While traditional workflows were often linear, we chose a graph-based approach to unlock inherent parallelism in AI tasks such as embeddings, chunking, summarization, object detection, and transcription.

A webscraper and summarizer workflow built using Indexify.

Migrating to Indexify

You can incrementally adopt Indexify, get an overview of the steps with an example.

Why Indexify?

Interacting with models isn’t the most challenging aspect of building Gen AI applications. However, developing these applications require constant tweaking prompts, update models when better ones are available, etc.

Indexify ensures that it doesn’t come in your way while you are iterating. You can write software as you would normally.

Further, sveral hurdles arise when moving from a prototype to a production-ready service:

  • State Management: Sharing and persisting the state of dependent stages in your application.
  • Version Control and Data Migration: As models evolve, developers must version workflow code and re-process existing data with newer models (e.g., improved structured extraction, summarization, or embedding models).
  • Compound Systems: Applications often require multiple models based on input context, necessitating dynamic routing of data to different functions.

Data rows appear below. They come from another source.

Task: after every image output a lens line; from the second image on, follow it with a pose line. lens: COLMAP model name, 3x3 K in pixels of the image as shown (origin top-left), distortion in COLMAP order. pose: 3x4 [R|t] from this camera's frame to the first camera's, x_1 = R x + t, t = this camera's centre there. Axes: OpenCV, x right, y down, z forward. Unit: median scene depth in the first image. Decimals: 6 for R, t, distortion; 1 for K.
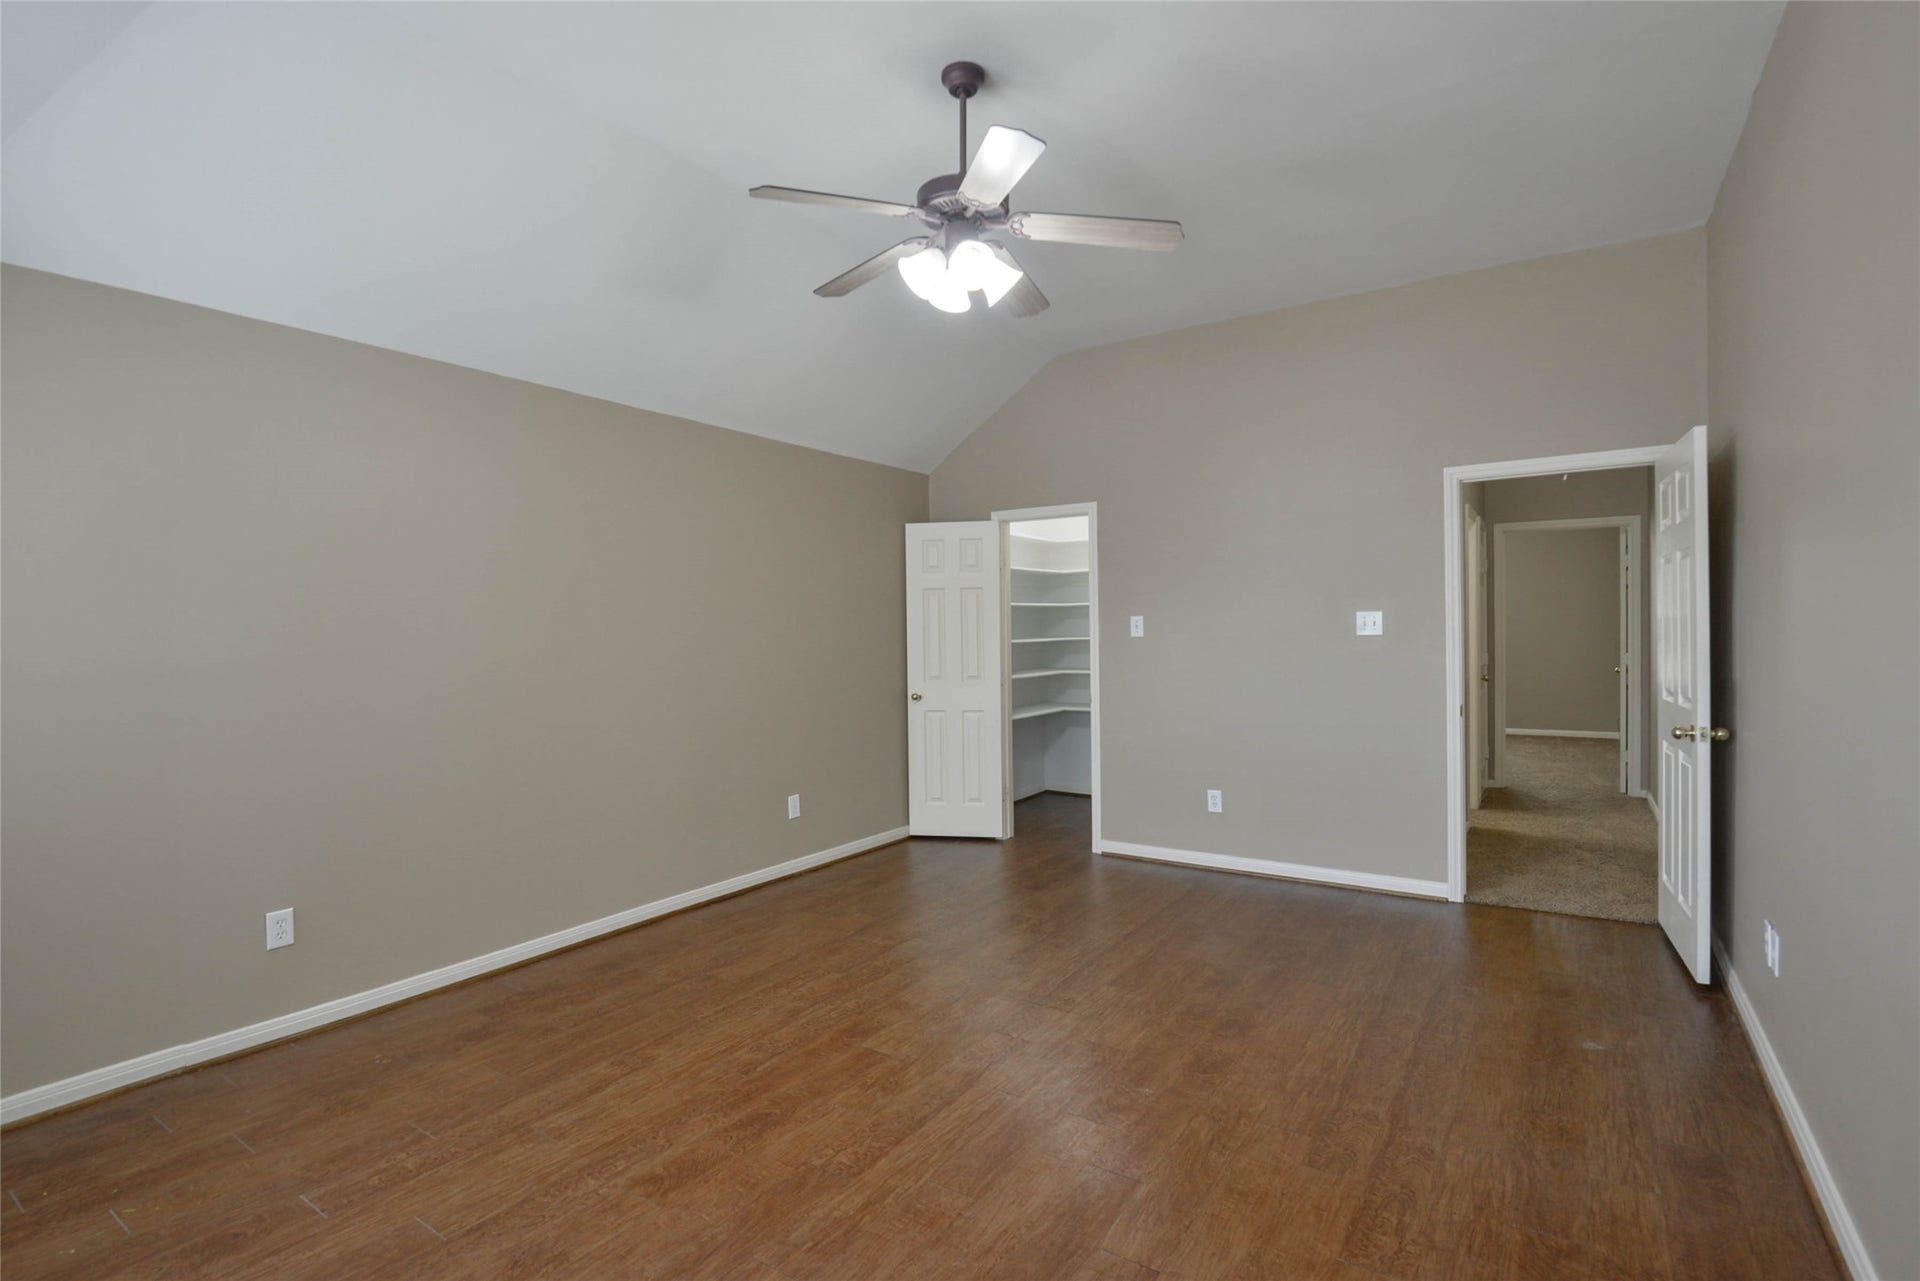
lens RADIAL K [[863.9, 0, 960.0], [0, 863.9, 640.5], [0, 0, 1]] dist [0.010257, -0.000203]
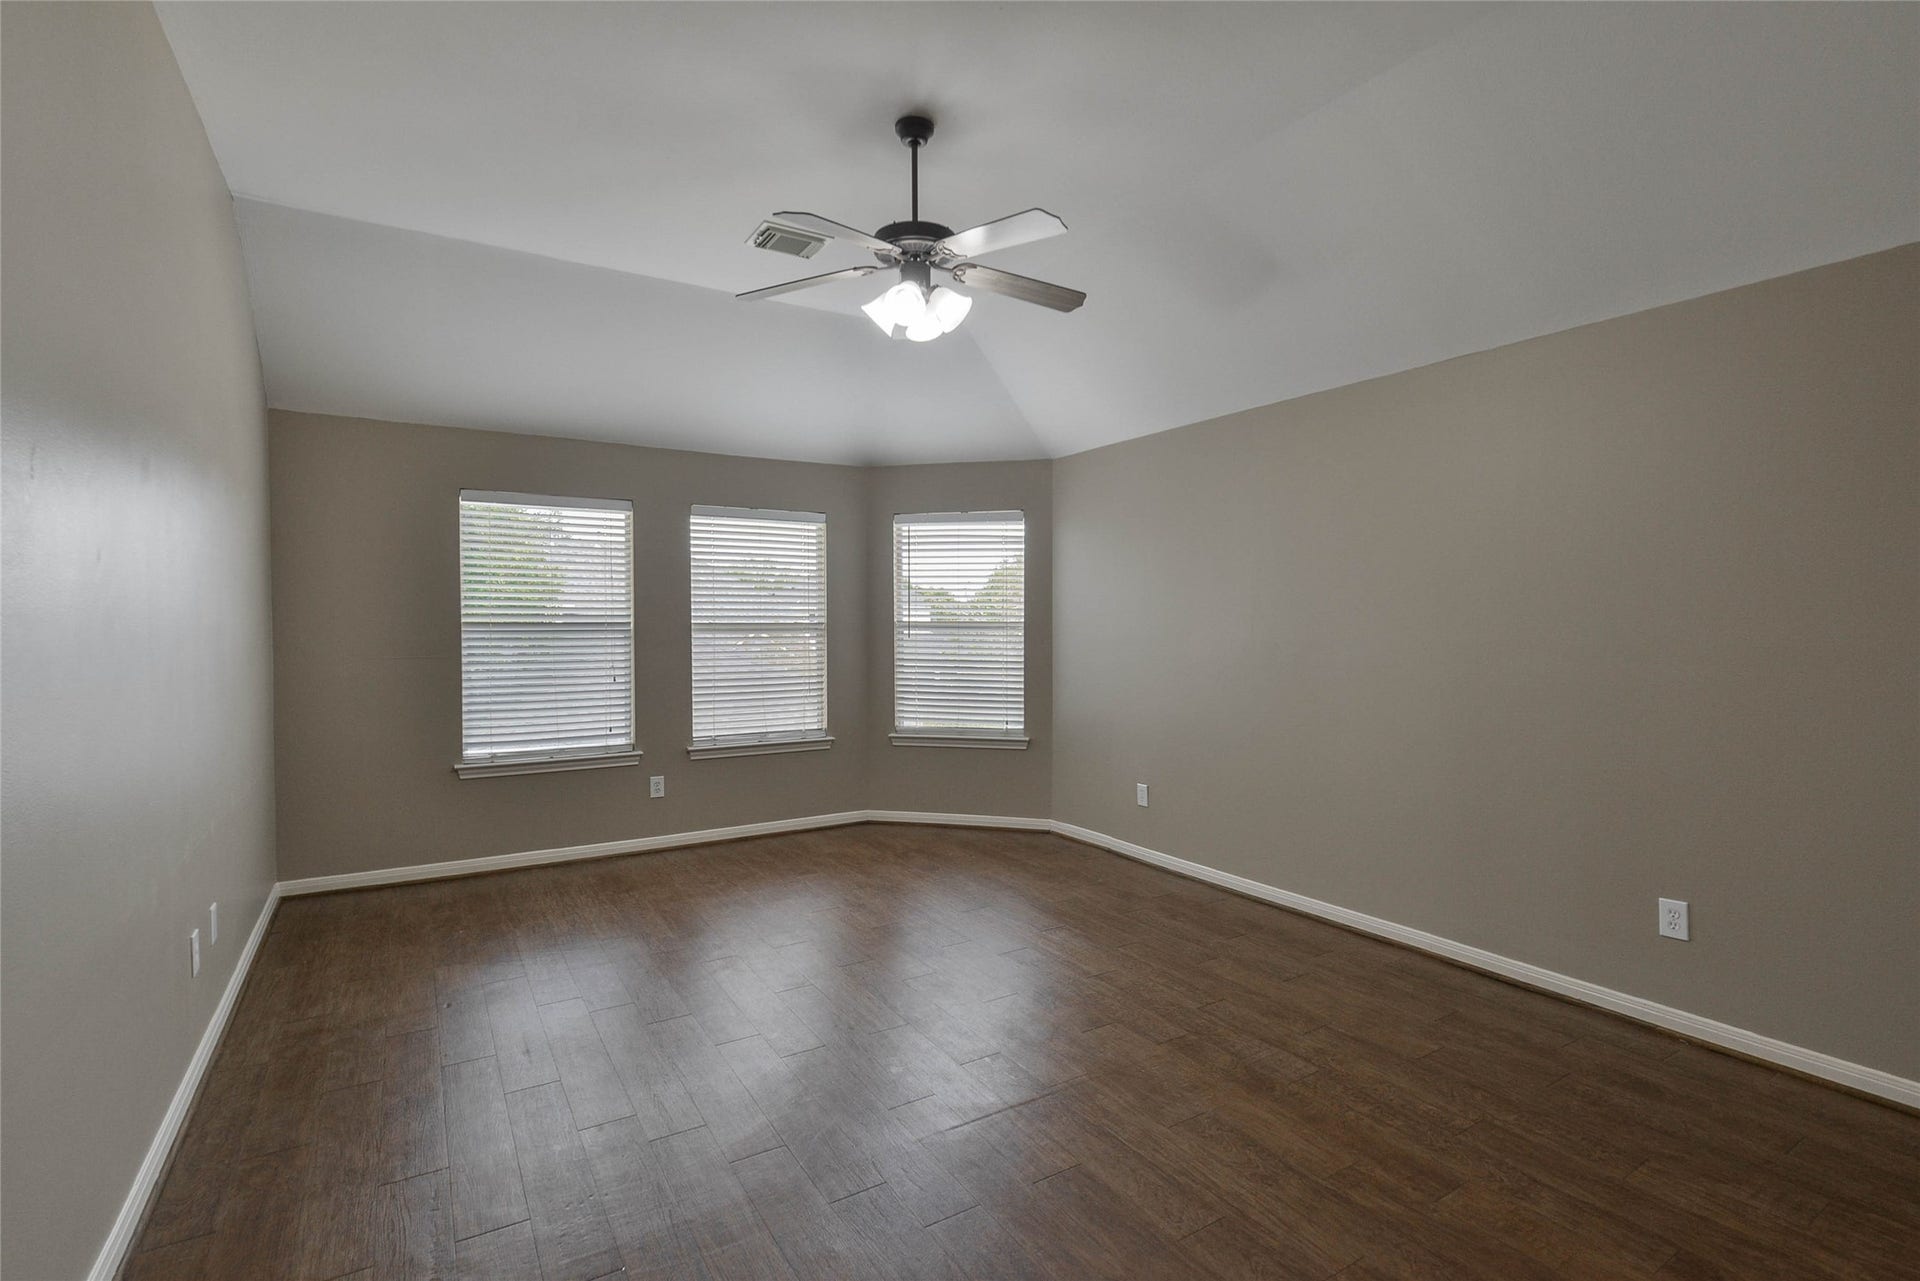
lens RADIAL K [[863.9, 0, 960.0], [0, 863.9, 640.5], [0, 0, 1]] dist [0.010257, -0.000203]
pose [[-0.381844, 0.024013, -0.923915, 0.782814], [-0.009345, 0.999511, 0.029840, -0.012367], [0.924179, 0.020028, -0.381433, 1.143012]]
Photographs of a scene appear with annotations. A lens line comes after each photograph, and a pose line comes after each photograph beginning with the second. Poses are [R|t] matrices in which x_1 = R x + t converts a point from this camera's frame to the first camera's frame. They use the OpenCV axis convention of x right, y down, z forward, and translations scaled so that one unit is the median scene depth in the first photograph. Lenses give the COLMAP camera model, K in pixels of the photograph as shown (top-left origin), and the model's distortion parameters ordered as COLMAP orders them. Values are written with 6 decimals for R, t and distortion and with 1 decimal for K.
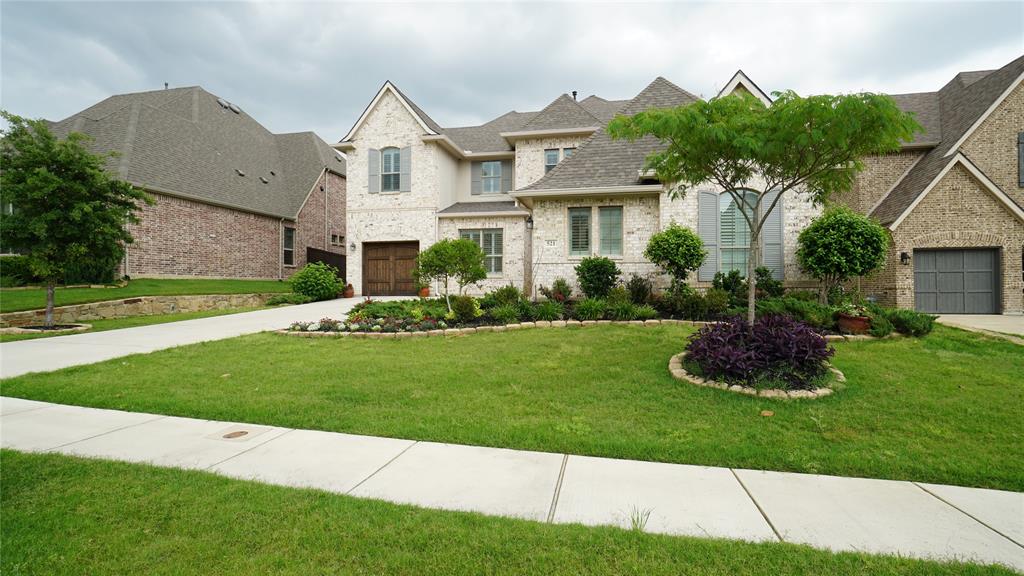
lens RADIAL K [[484.0, 0, 512.3], [0, 484.0, 287.6], [0, 0, 1]] dist [-0.031060, 0.000087]
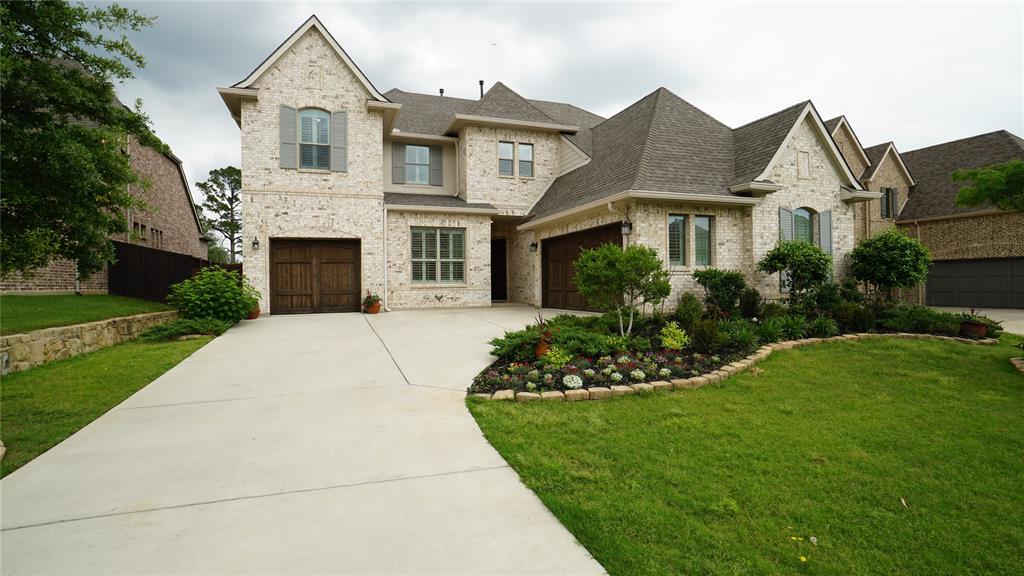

For instance, different document extraction models might be optimal for specific layouts, requiring a modular workflow that can adapt to various input types and contexts.
  • Hardware Optimization: For local inference using open-source or custom-trained models, efficiently utilizing GPUs for model inference and CPUs for other workflow components.

Once you start using Indexify you don’t have to worry about -

  • Handling state between functions.
  • Distributing functions across multiple machines for paralellism.
  • Building APIs to integrate with other systems.
  • Developing scripts for versioning and backfilling data.

You can program workflows as if they were running on a single machine, while benefiting from a robust, distributed infrastructure.